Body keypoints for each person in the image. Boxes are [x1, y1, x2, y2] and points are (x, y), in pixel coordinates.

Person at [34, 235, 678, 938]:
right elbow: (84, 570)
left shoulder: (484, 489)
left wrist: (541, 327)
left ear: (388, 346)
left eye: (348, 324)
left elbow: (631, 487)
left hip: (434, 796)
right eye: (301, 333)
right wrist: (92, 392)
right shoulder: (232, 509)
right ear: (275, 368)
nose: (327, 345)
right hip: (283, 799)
##########
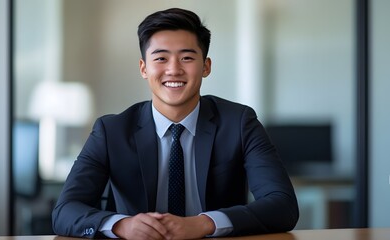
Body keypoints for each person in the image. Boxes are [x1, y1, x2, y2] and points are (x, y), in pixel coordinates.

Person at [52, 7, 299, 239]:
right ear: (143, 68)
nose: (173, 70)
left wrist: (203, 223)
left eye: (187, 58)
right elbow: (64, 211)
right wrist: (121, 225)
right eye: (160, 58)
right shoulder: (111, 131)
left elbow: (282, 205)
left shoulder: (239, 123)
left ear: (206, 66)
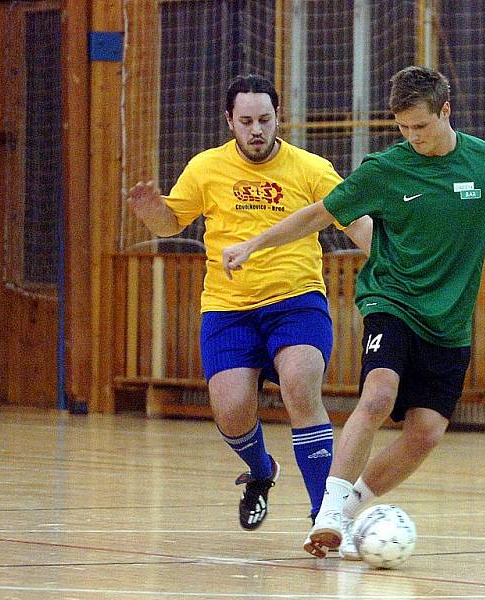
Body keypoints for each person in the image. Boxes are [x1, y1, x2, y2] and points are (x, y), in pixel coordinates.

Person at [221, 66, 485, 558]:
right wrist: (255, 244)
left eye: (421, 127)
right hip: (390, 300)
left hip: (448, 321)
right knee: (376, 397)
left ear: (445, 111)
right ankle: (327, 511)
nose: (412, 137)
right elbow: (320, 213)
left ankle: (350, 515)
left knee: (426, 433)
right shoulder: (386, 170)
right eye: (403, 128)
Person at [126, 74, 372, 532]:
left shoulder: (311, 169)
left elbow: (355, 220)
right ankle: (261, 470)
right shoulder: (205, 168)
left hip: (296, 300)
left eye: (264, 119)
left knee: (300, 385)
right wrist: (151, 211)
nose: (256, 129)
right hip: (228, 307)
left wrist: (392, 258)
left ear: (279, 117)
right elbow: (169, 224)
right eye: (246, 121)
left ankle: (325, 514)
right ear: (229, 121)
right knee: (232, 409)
##########
■ **INSTRUCTIONS TO FOLLOW**
When you reach the line with "left elbow: (631, 487)" in the records above, start writing out lines exactly, and stop once the line with "right hip: (283, 799)" has been written; include nothing else.

■ **EXERCISE OUTPUT**
left elbow: (631, 487)
left hip: (434, 796)
right eye: (301, 333)
right wrist: (92, 392)
right shoulder: (232, 509)
right ear: (275, 368)
nose: (327, 345)
right hip: (283, 799)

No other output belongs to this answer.